Another important advance is for patients with high social needs and few social supports — poorer patients often on Medicaid. Having effective community health care workers is a huge advance. These health care workers find out what these patients need and want, and then help them obtain services and social connections. They help patients get housing, food, job training and jobs, or just find activities, like bowling and sports, that connect them and bring them some joy and happiness. These community health workers become social supports for the patients. And this frequently reduces use of the health care system for what are otherwise social support problems — lowering hospitalization rates and other uses of the system.
Similarly, adding behavioral health to regular medical care is a fundamental advance we will see more of in the next few years. Patients with chronic illness who have co-morbid depression or anxiety are so much more expensive to care for. Important advances are efforts to provide these patients mental health services that are integrated with their regular care. When done well, this helps patients overcome their depression or anxiety and thereby lowers their use of health care services and costs. It is a classic win-win situation.

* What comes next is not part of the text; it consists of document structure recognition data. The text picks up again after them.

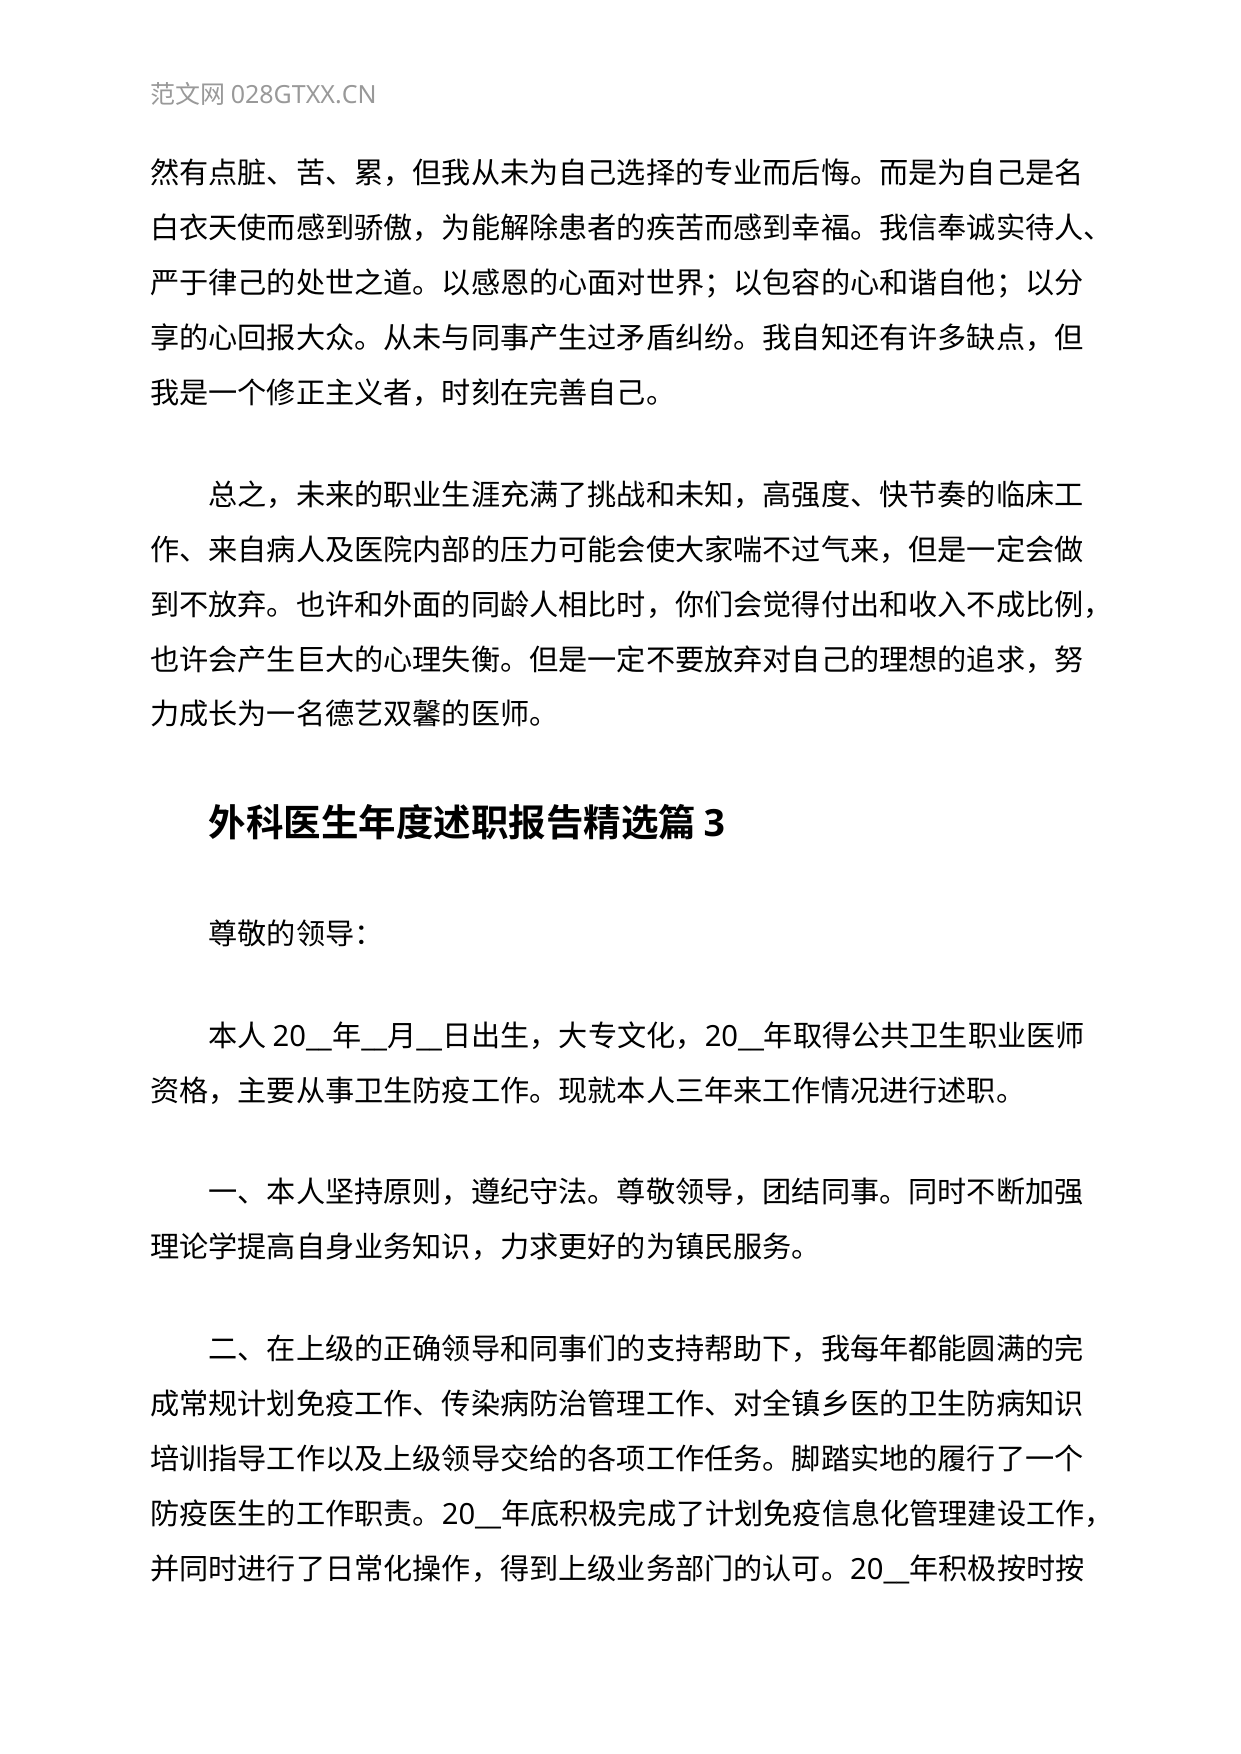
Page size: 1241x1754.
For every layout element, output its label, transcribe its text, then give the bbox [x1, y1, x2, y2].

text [150, 150, 1090, 412]
text 尊敬的领导： [150, 910, 1090, 953]
text 外科医生年度述职报告精选篇3 [150, 793, 1090, 847]
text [150, 1326, 1090, 1588]
text 本人20__年__月__日出生，大专文化，20__年取得公共卫生职业医师资格，主要从事卫生防疫工作。现就本人三年来工作情况进行述职。 [150, 1012, 1090, 1109]
text 一、本人坚持原则，遵纪守法。尊敬领导，团结同事。同时不断加强理论学提高自身业务知识，力求更好的为镇民服务。 [150, 1169, 1090, 1266]
text 总之，未来的职业生涯充满了挑战和未知，高强度、快节奏的临床工作、来自病人及医院内部的压力可能会使大家喘不过气来，但是一定会做到不放弃。也许和外面的同龄人相比时，你们会觉得付出和收入不成比例，也许会产生巨大的心理失衡。但是一定不要放弃对自己的理想的追求，努力成长为一名德艺双馨的医师。 [150, 471, 1090, 733]
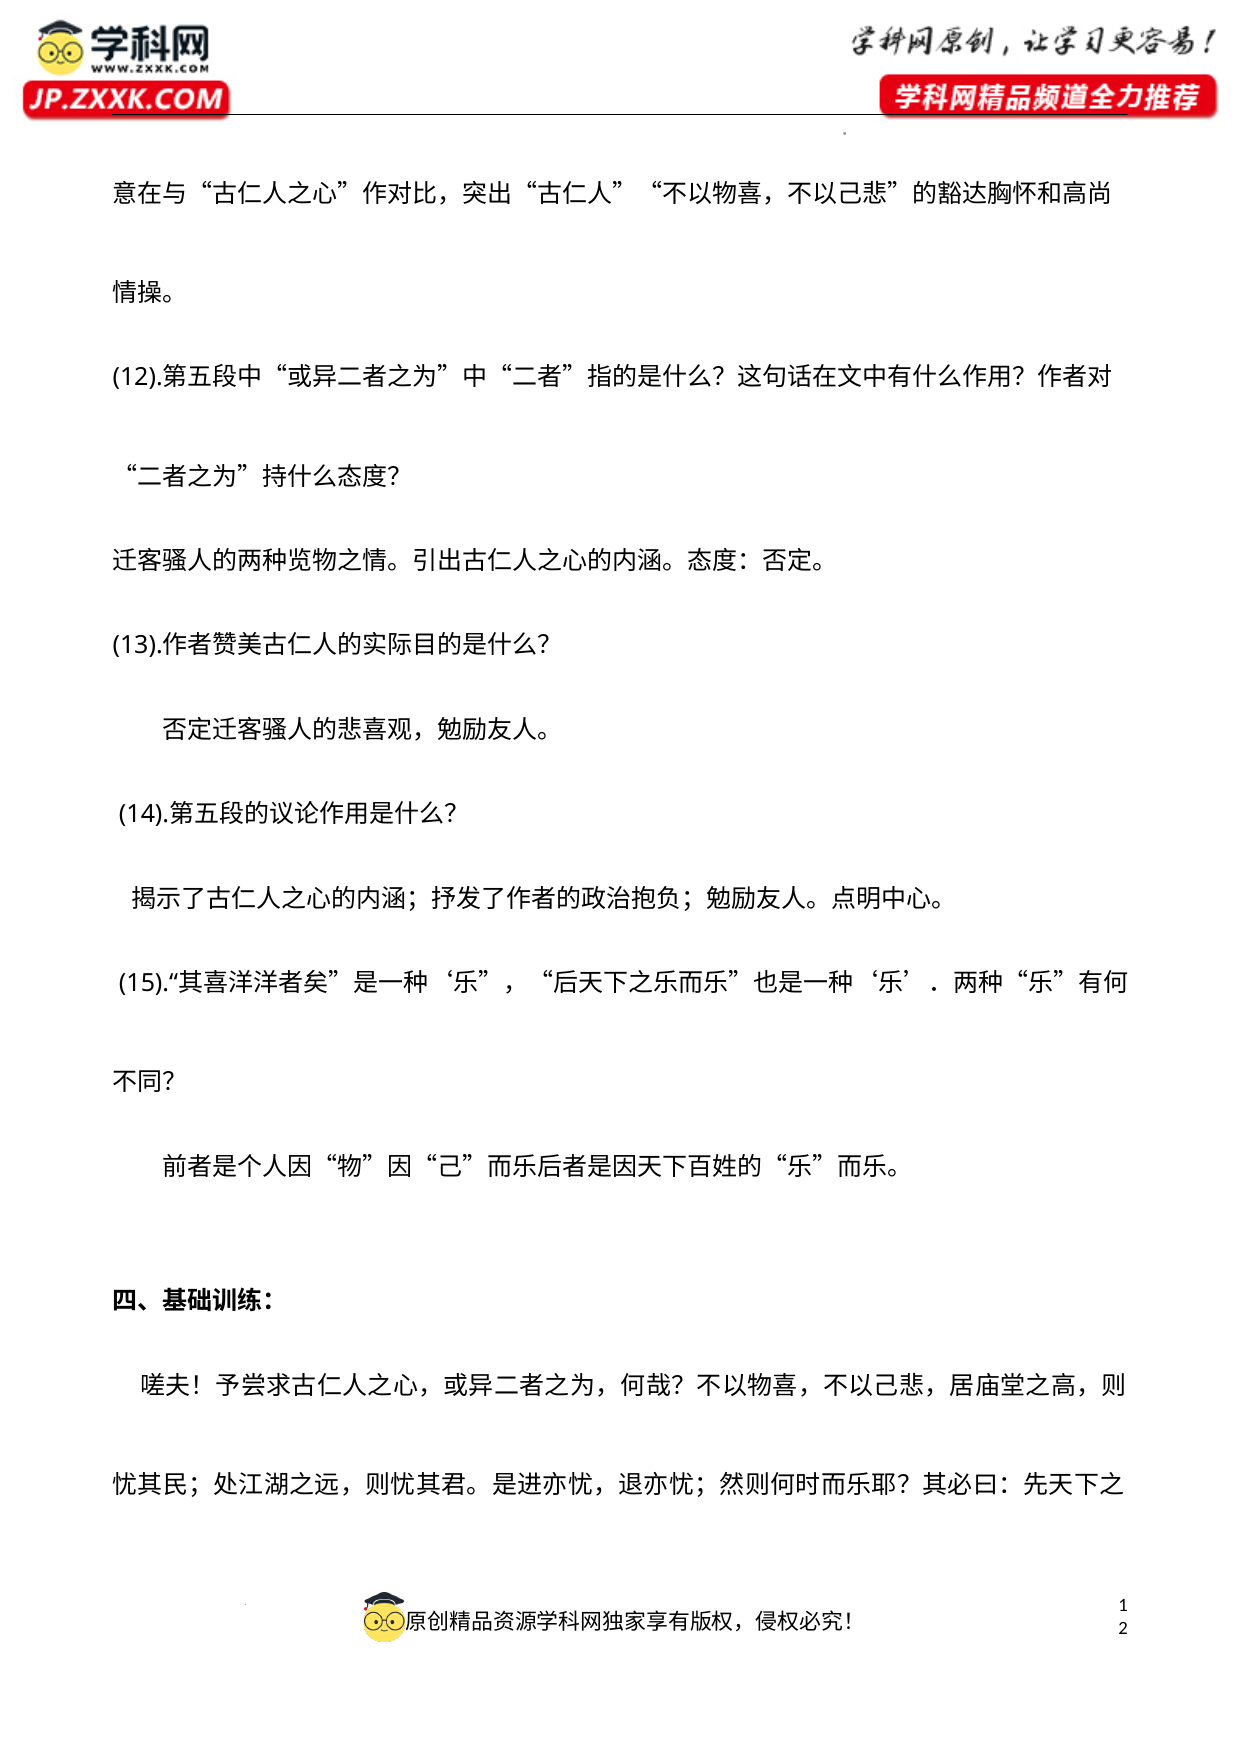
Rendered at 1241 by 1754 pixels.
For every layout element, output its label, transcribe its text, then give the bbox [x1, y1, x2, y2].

text 嗟夫！予尝求古仁人之心，或异二者之为，何哉？不以物喜，不以己悲，居庙堂之高，则忧其民；处江湖之远，则忧其君。是进亦忧，退亦忧；然则何时而乐耶？其必曰：先天下之忧而忧，后天下之乐而乐欤！噫！微斯人，吾谁与归！ [112, 1350, 1128, 1516]
text 揭示了古仁人之心的内涵；抒发了作者的政治抱负；勉励友人。点明中心。 [112, 863, 1128, 929]
text (15).“其喜洋洋者矣”是一种‘乐”，“后天下之乐而乐”也是一种‘乐’．两种“乐”有何不同？ [112, 947, 1128, 1113]
text (13).作者赞美古仁人的实际目的是什么？ [112, 610, 1128, 676]
text 意在与“古仁人之心”作对比，突出“古仁人”“不以物喜，不以己悲”的豁达胸怀和高尚情操。 [112, 158, 1128, 324]
text (12).第五段中“或异二者之为”中“二者”指的是什么？这句话在文中有什么作用？作者对“二者之为”持什么态度？ [112, 342, 1128, 507]
text 前者是个人因“物”因“己”而乐后者是因天下百姓的“乐”而乐。 [112, 1131, 1128, 1197]
text 四、基础训练： [112, 1266, 1128, 1332]
text 否定迁客骚人的悲喜观，勉励友人。 [112, 694, 1128, 761]
picture [363, 1592, 406, 1642]
text 迁客骚人的两种览物之情。引出古仁人之心的内涵。态度：否定。 [112, 526, 1128, 592]
text (14).第五段的议论作用是什么？ [112, 779, 1128, 845]
picture [0, 0, 1236, 140]
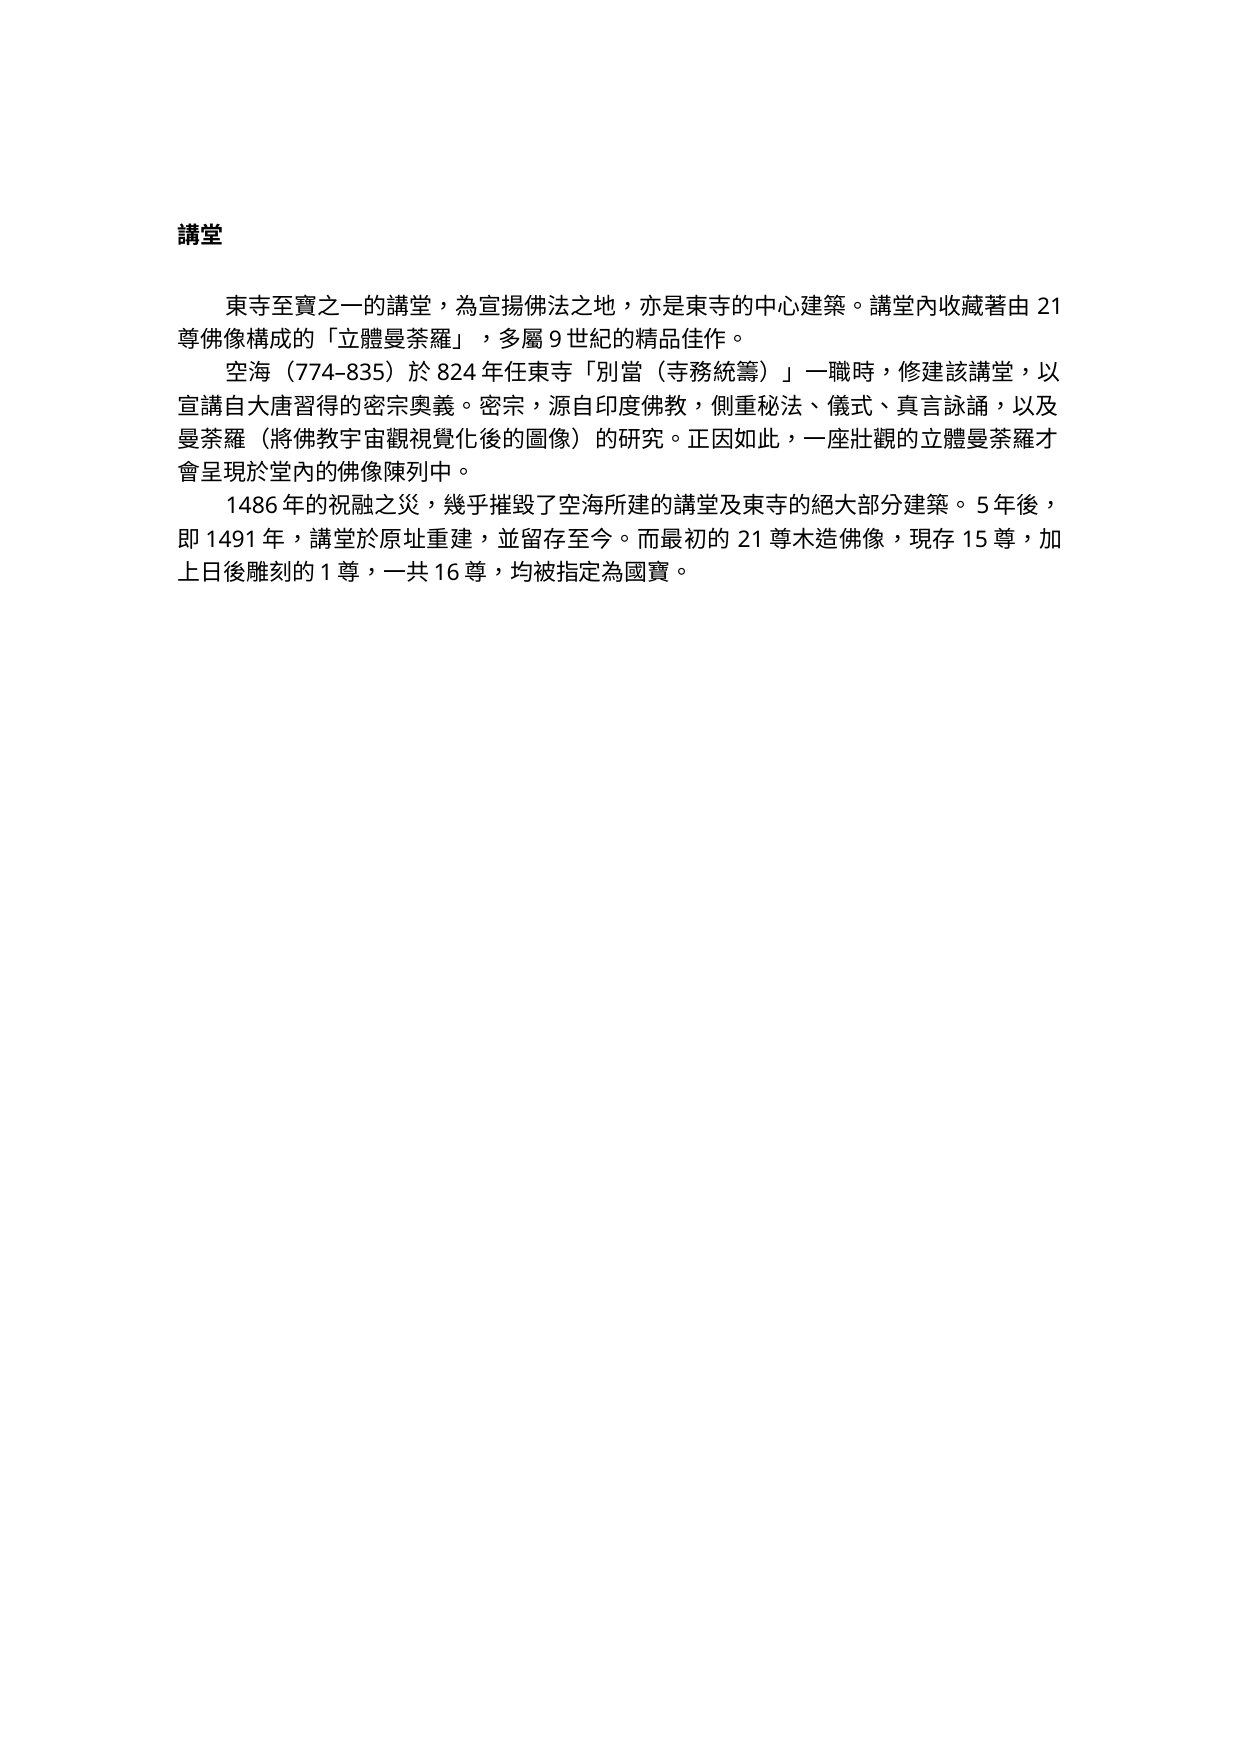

I could go on and on because the book is filled with scores of these advances being implemented by different medical organizations.
How do you escape work and clear your mind?
I don’t know about escaping work and clearing my mind. I find that when I am relaxing I am often thinking about work on another level.
I love to run, bike, and kayak. Recently, I spent three days navigating 50 kilometers by kayak in the Norwegian fjords around Alesund. The area has some of the most magnificent scenery in the world. Two weeks later, I biked 65 miles from Harper’s Ferry to Washington D.C. I learned a lot about the John Brown raid of 1859 on that trip.
I am about to embark on another fun project: making a world-class chocolate bar. I am partnering with a chocolatier and we are traveling to Madagascar to procure beans, and then will go into the lab and make a fantastic chocolate bar. That will be super fun.
I also love to cook. A few years ago, I was a chef at a pop-up brunch restaurant. That is hard work but fun. I love to throw dinner parties and make new dishes.
I am also an avid reader. My brother, Rahm, and I trade titles we have read. We both love history books as well as great novels. I just finished “The Good Lord Bird” by James McBride about the John Brown raid. I am reading John Steinbeck’s “East of Eden”, and just started the book about Winston Churchill, “Hero of the Empire”.
One day I want to write a history book of a great, but forgotten American physician and revolutionary war hero, Joseph Warren.